TASK DESCRIPTION
Lines of the listing that contain "Rzeszowie" need to be copied.
::: DATA SHOWN
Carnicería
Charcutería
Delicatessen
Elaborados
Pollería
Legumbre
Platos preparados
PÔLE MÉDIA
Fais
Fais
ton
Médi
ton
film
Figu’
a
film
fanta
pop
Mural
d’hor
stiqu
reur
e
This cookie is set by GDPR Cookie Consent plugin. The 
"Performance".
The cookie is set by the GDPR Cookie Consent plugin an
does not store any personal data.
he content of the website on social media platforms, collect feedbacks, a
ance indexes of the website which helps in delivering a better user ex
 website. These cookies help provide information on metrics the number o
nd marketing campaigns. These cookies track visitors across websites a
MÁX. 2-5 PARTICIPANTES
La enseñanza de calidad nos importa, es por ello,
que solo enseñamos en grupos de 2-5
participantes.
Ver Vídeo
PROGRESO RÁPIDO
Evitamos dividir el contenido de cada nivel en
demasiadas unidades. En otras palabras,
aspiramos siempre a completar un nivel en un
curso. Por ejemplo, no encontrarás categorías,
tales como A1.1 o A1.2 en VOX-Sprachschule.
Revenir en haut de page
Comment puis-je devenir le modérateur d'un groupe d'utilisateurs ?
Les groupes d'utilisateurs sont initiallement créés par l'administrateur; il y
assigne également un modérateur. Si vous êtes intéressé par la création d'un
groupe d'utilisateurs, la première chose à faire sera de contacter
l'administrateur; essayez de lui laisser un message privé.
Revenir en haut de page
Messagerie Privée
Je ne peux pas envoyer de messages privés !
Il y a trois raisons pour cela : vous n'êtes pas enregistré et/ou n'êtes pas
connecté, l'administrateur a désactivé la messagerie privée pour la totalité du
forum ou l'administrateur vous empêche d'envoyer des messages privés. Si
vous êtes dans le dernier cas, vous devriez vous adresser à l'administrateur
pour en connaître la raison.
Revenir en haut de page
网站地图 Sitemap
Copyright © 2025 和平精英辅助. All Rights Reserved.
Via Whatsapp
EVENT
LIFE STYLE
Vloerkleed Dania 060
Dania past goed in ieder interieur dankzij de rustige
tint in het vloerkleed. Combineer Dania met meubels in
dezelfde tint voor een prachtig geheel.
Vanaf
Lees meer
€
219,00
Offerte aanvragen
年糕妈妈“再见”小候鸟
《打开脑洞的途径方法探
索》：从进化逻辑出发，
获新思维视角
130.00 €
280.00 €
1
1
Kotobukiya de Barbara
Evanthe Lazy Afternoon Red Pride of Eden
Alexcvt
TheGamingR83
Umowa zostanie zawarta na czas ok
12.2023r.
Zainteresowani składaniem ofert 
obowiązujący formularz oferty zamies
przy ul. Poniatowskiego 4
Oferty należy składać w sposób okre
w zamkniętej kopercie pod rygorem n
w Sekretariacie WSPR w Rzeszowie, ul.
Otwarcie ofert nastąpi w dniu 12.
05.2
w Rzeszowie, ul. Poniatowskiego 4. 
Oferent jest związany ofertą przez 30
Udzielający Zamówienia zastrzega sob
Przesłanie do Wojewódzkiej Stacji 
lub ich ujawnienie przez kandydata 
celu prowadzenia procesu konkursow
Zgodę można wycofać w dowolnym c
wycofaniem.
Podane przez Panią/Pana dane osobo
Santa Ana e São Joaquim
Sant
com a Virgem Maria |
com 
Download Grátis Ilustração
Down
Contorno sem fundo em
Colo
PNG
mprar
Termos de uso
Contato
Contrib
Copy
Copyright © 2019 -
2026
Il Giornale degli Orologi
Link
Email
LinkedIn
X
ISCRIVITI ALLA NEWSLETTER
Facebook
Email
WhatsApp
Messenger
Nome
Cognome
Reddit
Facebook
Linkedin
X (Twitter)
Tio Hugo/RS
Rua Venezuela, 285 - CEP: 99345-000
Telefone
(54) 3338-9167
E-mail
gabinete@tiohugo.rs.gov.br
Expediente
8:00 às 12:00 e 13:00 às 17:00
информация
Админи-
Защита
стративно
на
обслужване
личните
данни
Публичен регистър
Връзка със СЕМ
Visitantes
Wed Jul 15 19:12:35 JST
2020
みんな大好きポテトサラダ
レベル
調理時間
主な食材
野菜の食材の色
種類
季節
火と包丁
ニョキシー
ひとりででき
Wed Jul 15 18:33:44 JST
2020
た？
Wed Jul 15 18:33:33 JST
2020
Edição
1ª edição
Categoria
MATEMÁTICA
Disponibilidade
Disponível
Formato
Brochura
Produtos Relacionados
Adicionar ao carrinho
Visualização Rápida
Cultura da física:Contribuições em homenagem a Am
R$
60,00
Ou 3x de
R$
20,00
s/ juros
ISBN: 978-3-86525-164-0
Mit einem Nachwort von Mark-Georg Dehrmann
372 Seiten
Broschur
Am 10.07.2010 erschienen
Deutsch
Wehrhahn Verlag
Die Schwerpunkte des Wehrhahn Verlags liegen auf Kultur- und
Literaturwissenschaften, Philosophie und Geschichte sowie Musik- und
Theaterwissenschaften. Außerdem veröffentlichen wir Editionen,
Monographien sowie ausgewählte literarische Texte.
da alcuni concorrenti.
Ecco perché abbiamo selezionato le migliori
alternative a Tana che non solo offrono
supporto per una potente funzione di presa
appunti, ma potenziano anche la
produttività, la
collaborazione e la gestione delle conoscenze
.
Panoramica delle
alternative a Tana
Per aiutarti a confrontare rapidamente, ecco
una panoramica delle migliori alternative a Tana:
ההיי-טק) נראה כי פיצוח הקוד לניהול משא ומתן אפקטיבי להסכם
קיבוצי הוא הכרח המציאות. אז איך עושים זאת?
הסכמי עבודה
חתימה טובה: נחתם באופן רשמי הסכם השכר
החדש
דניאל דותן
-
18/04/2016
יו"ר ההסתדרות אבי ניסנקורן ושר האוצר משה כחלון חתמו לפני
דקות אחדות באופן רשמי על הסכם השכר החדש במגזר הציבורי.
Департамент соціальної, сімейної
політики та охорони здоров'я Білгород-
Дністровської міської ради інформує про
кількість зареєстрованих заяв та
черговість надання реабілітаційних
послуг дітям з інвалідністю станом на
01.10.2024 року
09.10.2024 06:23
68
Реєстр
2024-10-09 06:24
::::::
RESULT BELOW
w Sekretariacie WSPR w Rzeszowie, ul.
w Rzeszowie, ul. Poniatowskiego 4. 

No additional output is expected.